I will say, I am glad I moved the fuck out of Cincinnati. I don't define myself as a white person or a person of color (and now that I type that out the binary of it irritates me both in the way of phrasing and in the way I can't come up with an easy fix for the words), I don't think about things like that much at all. I had to actually stop and think what I wanted on my ShowMe because I so rarely identify myself as one race in particular. And yet, Cincinnati is the only place I have ever felt treated as dirty, second-class, or what have you because of my non-pure ethnic heritage. I'm half-Mexican, for those of you wondering what I'm blathering on about. Half-Mexican, half-wharrgble, where wharrgbble stands in for a bizarre mix of Eastern European, Western European, and some distant Native American.

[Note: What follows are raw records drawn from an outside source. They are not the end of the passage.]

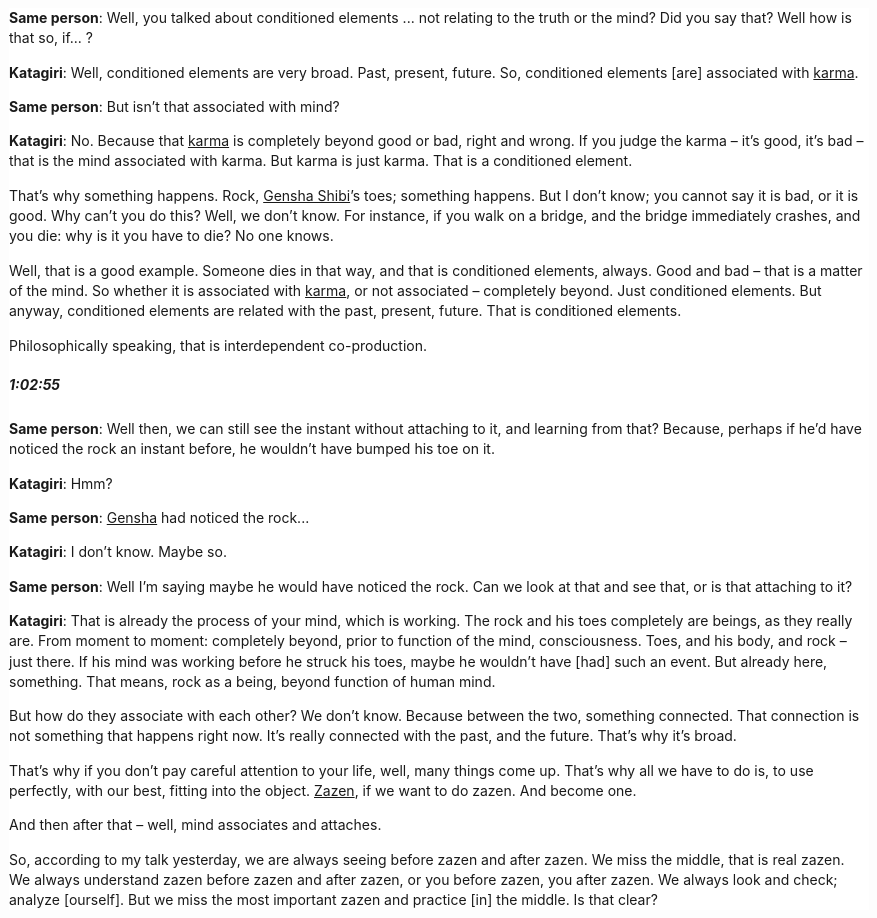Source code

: **Same person**: Well, you talked about conditioned elements ... not relating to the truth or the mind? Did you say that? Well how is that so, if... ?

**Katagiri**: Well, conditioned elements are very broad. Past, present, future. So, conditioned elements [are] associated with [karma](glossary#karma). 

**Same person**: But isn’t that associated with mind?

**Katagiri**: No. Because that [karma](glossary#karma) is completely beyond good or bad, right and wrong. If you judge the karma – it’s good, it’s bad – that is the mind associated with karma. But karma is just karma. That is a conditioned element. 

That’s why something happens. Rock, [Gensha Shibi](glossary#gensha-shibi)’s toes; something happens. But I don’t know; you cannot say it is bad, or it is good. Why can’t you do this? Well, we don’t know. For instance, if you walk on a bridge, and the bridge immediately crashes, and you die: why is it you have to die? No one knows. 

Well, that is a good example. Someone dies in that way, and that is conditioned elements, always. Good and bad – that is a matter of the mind. So whether it is associated with [karma](glossary#karma), or not associated – completely beyond. Just conditioned elements. But anyway, conditioned elements are related with the past, present, future. That is conditioned elements. 

Philosophically speaking, that is interdependent co-production. 

##### 1:02:55

**Same person**: Well then, we can still see the instant without attaching to it, and learning from that? Because, perhaps if he’d have noticed the rock an instant before, he wouldn’t have bumped his toe on it.

**Katagiri**: Hmm?

**Same person**: [Gensha](glossary#gensha-shibi) had noticed the rock...

**Katagiri**: I don’t know. Maybe so.

**Same person**: Well I’m saying maybe he would have noticed the rock. Can we look at that and see that, or is that attaching to it?

**Katagiri**: That is already the process of your mind, which is working. The rock and his toes completely are beings, as they really are. From moment to moment: completely beyond, prior to function of the mind, consciousness. Toes, and his body, and rock – just there. If his mind was working before he struck his toes, maybe he wouldn’t have [had] such an event. But already here, something. That means, rock as a being, beyond function of human mind. 

But how do they associate with each other? We don’t know. Because between the two, something connected. That connection is not something that happens right now. It’s really connected with the past, and the future. That’s why it’s broad. 

That’s why if you don’t pay careful attention to your life, well, many things come up. That’s why all we have to do is, to use perfectly, with our best, fitting into the object. [Zazen](glossary#zazen), if we want to do zazen. And become one. 

And then after that – well, mind associates and attaches. 

So, according to my talk yesterday, we are always seeing before zazen and after zazen. We miss the middle, that is real zazen. We always understand zazen before zazen and after zazen, or you before zazen, you after zazen. We always look and check; analyze [ourself]. But we miss the most important zazen and practice [in] the middle. Is that clear?
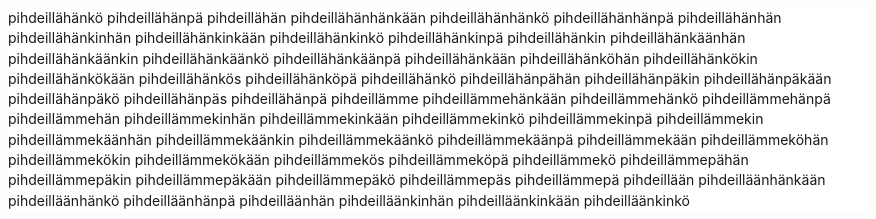 pihdeillähänkö
pihdeillähänpä
pihdeillähän
pihdeillähänhänkään
pihdeillähänhänkö
pihdeillähänhänpä
pihdeillähänhän
pihdeillähänkinhän
pihdeillähänkinkään
pihdeillähänkinkö
pihdeillähänkinpä
pihdeillähänkin
pihdeillähänkäänhän
pihdeillähänkäänkin
pihdeillähänkäänkö
pihdeillähänkäänpä
pihdeillähänkään
pihdeillähänköhän
pihdeillähänkökin
pihdeillähänkökään
pihdeillähänkös
pihdeillähänköpä
pihdeillähänkö
pihdeillähänpähän
pihdeillähänpäkin
pihdeillähänpäkään
pihdeillähänpäkö
pihdeillähänpäs
pihdeillähänpä
pihdeillämme
pihdeillämmehänkään
pihdeillämmehänkö
pihdeillämmehänpä
pihdeillämmehän
pihdeillämmekinhän
pihdeillämmekinkään
pihdeillämmekinkö
pihdeillämmekinpä
pihdeillämmekin
pihdeillämmekäänhän
pihdeillämmekäänkin
pihdeillämmekäänkö
pihdeillämmekäänpä
pihdeillämmekään
pihdeillämmeköhän
pihdeillämmekökin
pihdeillämmekökään
pihdeillämmekös
pihdeillämmeköpä
pihdeillämmekö
pihdeillämmepähän
pihdeillämmepäkin
pihdeillämmepäkään
pihdeillämmepäkö
pihdeillämmepäs
pihdeillämmepä
pihdeillään
pihdeilläänhänkään
pihdeilläänhänkö
pihdeilläänhänpä
pihdeilläänhän
pihdeilläänkinhän
pihdeilläänkinkään
pihdeilläänkinkö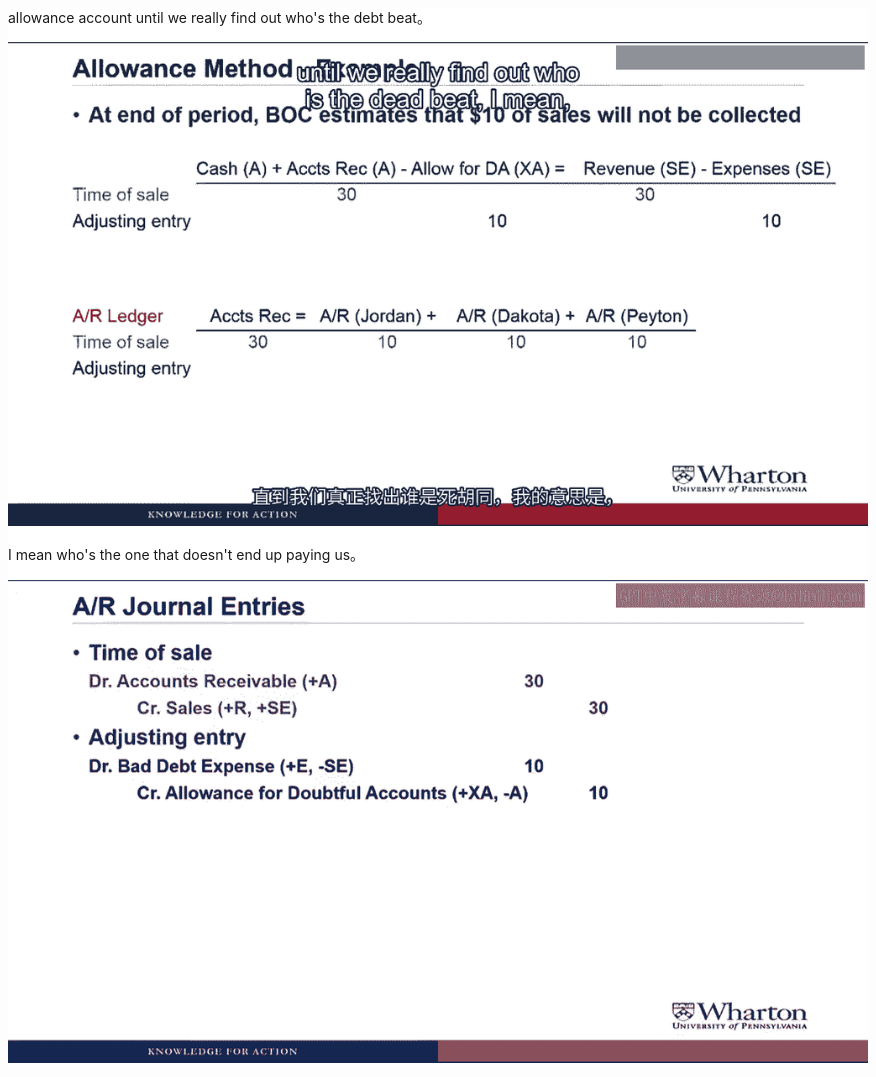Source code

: allowance account until we really find out who's the debt beat。

![](img/483fed518d799acc9cd91407329cb678_135.png)

I mean who's the one that doesn't end up paying us。

![](img/483fed518d799acc9cd91407329cb678_137.png)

And in Cincinnati I was treated to the most bizarre mix of receptions. Being looked on as the 'hired help' and being looked down their noses at, literally. I don't think I've ever seen someone literally look down their nose at me. It was a really peculiar sensation. And then having some jackass financial manager person tell me that it was great that I spoke Spanish, it made me ideal because I could bring all the benefits of their company to the hard-working Mexicans. I have never wanted to hit someone with a table quite so much in my life. So, yeah. I have some confused racial identity issues. Although I definitely prefer that I have the luxury of not having to think about it much, here. Tanning up as it gets warmer will be interesting. And still, I am so goddamn glad I moved out of Cincinnati. Fuckers. Post-racial society, where again?
Right. Um. I have Shit To Do. And at some point I should go down to the stationary store and see about some stationary for writing of letters to grandparent. I might as well link that to check-in day so I remember. Oi, too much crap to do, too little time. I suppose that's what I have this icon for.
(no subject)
Date: 2011-12-14 06:44 pm (UTC)Ahem. How does time run out so ridiculously?